You have to love Harry’s negotiating technique, though. In most movies the negotiators are very calm, whereas Harry starts out surly and gradually hits high at the top of his personal rage meter, which should be shown on the bottom of the screen at all times and would be a cool bonus for a special DVD version. A hostage taker makes the mistake early on here of spitting on Harry. Don’t these criminals know who this guy is by now? Don’t they know that he’s going to react badly to this and wind up driving his police cruiser into the store? Don’t they know that he’s going to casually avoid that shotgun blast and shoot them all dead? Shouldn’t criminals know something about their city’s police force? I mean you wouldn’t have to study to hard to learn about this guy. He’s got to be on the cover of the Examiner and the Chronicle every week or so. It does raise the question though. If one member of the police force has shot twenty times as many people as the rest of the police force put together, should he be fired or get a bonus? Are there awards for guys who rack up their 100th kill?
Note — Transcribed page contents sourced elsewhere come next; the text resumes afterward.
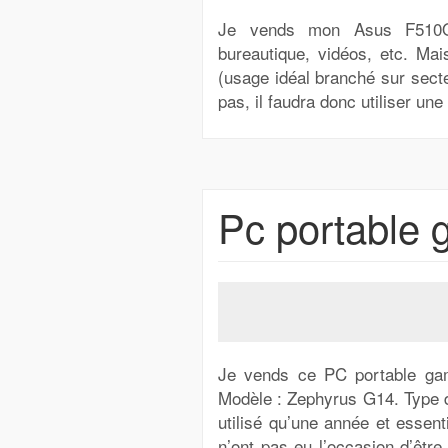
Je vends mon Asus F510Q. L
bureautique, vidéos, etc. Mai
(usage idéal branché sur secte
pas, il faudra donc utiliser une
Pc portable 
Je vends ce PC portable ga
Modèle : Zephyrus G14. Type de
utilisé qu’une année et essen
n’ont pas eu l’occasion d’être r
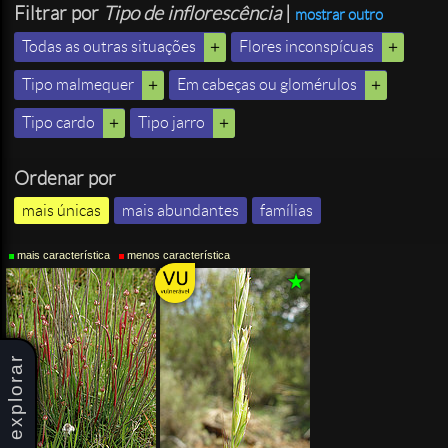
Filtrar por
Tipo de inflorescência
|
mostrar outro
Todas as outras situações
Flores inconspícuas
Tipo malmequer
Em cabeças ou glomérulos
Tipo cardo
Tipo jarro
Ordenar por
mais únicas
mais abundantes
famílias
mais característica
menos característica
explorar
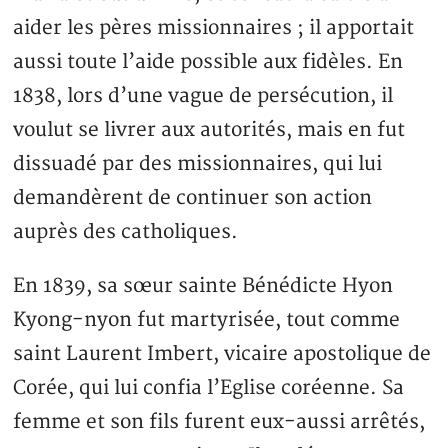
aider les pères missionnaires ; il apportait
aussi toute l’aide possible aux fidèles. En
1838, lors d’une vague de persécution, il
voulut se livrer aux autorités, mais en fut
dissuadé par des missionnaires, qui lui
demandèrent de continuer son action
auprès des catholiques.
En 1839, sa sœur sainte Bénédicte Hyon
Kyong-nyon fut martyrisée, tout comme
saint Laurent Imbert, vicaire apostolique de
Corée, qui lui confia l’Eglise coréenne. Sa
femme et son fils furent eux-aussi arrêtés,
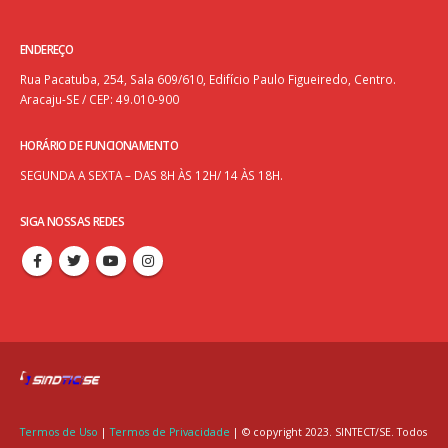
ENDEREÇO
Rua Pacatuba, 254, Sala 609/610, Edifício Paulo Figueiredo, Centro.
Aracaju-SE / CEP: 49.010-900
HORÁRIO DE FUNCIONAMENTO
SEGUNDA A SEXTA – DAS 8H ÀS 12H/ 14 ÀS 18H.
SIGA NOSSAS REDES
Termos de Uso
|
Termos de Privacidade
| © copyright 2023. SINTECT/SE. Todos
In “The Enforcer,” Harry’s favorite word of disgust is “marvelous” rather than swell, and how can you resist a movie that has a foot chase which falls into a porno shoot and ends up in a Church with a young priest lecturing a tired out and pissed off Callahan? (It’s ok he turns out to be sort of a bad guy too.) Throughout, this is Harry at his comic best. He doesn’t just toss off cool sneering one-liners when he shoots someone. Harry has enough material here to do a weekend at Cobb’s Comedy Club down in the wharf. How about this one: “If she wants to play lumberjack, she’s gonna have to learn to handle her end of the log.” Try to tell me that Arnold, Sly, or even Mel and Danny together were ever this funny, pissed off, or downright scary. Who else in the history of motion pictures would use that “mighty white of you” line surrounded by 12 Black Panthers?
Eventually the Mayor gets kidnaped by a sort of Manson family type, if Charlie had been to Viet-Nam and learned to kill people with a huge hunting knife. We never really find out what cause the terrorists are fighting for, probably because Harry could hardly care less. The Mayor in this movie is such a moron that he leaves Candlestick in the middle of a no-hitter so as not to get caught up in the post-game traffic. He more than deserves to get kidnaped.
“The Enforcer” is also a great travelog of San Francisco. You see the Bridges, Ghiradelli’s, Candlestick Park, China Basin, Coit Tower and a couple massage parlors so you know that the bad guys have to wind up on Alcatraz, although you’d think that being left-wing radicals they would have learned something from those Indians who tried to hold the cold rock itself hostage. In three years, Clint would escape from Alcatraz, but here he only shoots a bunch of terrorists there. He even gets the leader with a rocket! Good fun for everybody — just don’t get too attached to Tyne Daly. It’s also too bad Harry was apparently off on vacation when Dan White shot Harvey Milk and George Moscone.